─── Source text

Everything about Web and Network Monitoring

The Chronology of a Click, Part XIV

So far, this series presented the details of all the things that happen after a user clicks a link to retrieve a new web page. It purported to follow the details chronologically, but in truth we know that cannot be true. If all the processes we discussed were to happen consecutively, the web page would take so long to load that even the most long suffering would give up and go elsewhere.Fortunately, web browsers download more than one component at a time. We can see this graphically in waterfall charts. If all downloads were serial, the graph would have a perfect staircase design with each step beginning where the previous one left off. Instead, we see stairs underneath stairs, which indicates concurrency between the two steps. [Use the Paid Monitor Page Load tool to see for yourself.]

A Waterfall Chart

The more we can slide those stairs underneath each other, the more concurrency we achieve and, more importantly, the sooner the page is fully loaded. This episode discusses techniques for making those stairs slide under each other.

One Component At A Time?

If the user’s click downloads the HTML for the web page, then waits for the HTML to arrive, then downloads a stylesheet, then waits for the stylesheet to arrive, then downloads an image, then waits for the image to arrive, and so on, we would see a perfect staircase in our waterfall chart (the opposite of what we want). Loading the new web page will take forever (well, there may be a bit of hyperbole there).

Fortunately, modern web browsers request multiple components at a time, which gives us some level of concurrency. The question is: Is this concurrency enough? In many cases, the answer is a clear NO.

──────

* [Task statement] According to the article on the chronology of a click, what shape would a waterfall chart show if all downloads happened serially?

─── Record set

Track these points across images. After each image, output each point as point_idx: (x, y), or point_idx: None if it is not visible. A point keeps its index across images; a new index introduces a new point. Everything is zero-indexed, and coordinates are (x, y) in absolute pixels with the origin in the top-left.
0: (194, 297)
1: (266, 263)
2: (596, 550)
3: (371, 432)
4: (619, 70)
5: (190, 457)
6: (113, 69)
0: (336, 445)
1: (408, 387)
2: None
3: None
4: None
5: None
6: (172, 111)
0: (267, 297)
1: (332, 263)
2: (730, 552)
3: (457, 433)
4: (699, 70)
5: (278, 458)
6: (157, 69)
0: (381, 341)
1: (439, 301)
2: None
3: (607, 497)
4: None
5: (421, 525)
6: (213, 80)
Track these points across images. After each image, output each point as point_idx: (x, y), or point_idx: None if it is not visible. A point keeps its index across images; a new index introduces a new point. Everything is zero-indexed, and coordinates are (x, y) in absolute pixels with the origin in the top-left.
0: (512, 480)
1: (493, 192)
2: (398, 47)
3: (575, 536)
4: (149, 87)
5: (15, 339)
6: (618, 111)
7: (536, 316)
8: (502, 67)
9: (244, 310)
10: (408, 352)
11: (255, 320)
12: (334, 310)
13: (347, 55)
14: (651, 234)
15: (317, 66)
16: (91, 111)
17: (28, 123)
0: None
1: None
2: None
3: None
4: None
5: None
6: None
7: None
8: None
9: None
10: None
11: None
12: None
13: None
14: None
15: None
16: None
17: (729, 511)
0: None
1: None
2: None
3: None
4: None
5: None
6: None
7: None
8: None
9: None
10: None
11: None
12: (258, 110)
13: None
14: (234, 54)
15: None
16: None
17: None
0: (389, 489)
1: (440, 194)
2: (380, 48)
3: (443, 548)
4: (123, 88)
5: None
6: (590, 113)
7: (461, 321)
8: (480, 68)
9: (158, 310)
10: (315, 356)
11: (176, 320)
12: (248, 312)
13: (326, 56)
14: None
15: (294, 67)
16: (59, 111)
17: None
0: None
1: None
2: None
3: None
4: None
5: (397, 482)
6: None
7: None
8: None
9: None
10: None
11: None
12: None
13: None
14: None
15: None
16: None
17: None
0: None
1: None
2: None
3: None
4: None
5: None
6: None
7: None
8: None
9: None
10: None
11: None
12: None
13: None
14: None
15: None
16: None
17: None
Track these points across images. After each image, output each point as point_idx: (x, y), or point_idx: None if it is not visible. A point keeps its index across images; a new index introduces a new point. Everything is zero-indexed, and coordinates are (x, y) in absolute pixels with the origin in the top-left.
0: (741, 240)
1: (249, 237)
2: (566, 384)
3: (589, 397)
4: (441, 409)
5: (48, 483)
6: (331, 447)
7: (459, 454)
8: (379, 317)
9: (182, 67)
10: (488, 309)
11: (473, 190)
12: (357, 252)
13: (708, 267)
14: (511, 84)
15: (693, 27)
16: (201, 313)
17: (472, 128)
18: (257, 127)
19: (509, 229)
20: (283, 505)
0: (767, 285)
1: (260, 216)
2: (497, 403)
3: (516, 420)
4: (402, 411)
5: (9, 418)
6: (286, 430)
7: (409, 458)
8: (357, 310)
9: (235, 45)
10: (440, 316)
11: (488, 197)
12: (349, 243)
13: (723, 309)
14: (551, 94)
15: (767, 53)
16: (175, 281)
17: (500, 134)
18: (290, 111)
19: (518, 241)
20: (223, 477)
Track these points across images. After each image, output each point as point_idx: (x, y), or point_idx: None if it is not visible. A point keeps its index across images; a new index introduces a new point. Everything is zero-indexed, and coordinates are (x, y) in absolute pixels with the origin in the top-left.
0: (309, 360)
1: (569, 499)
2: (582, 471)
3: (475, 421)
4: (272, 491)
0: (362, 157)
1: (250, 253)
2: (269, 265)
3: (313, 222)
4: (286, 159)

──────

* [Answer to this exercise] A perfect staircase, with each step beginning where the previous one left off.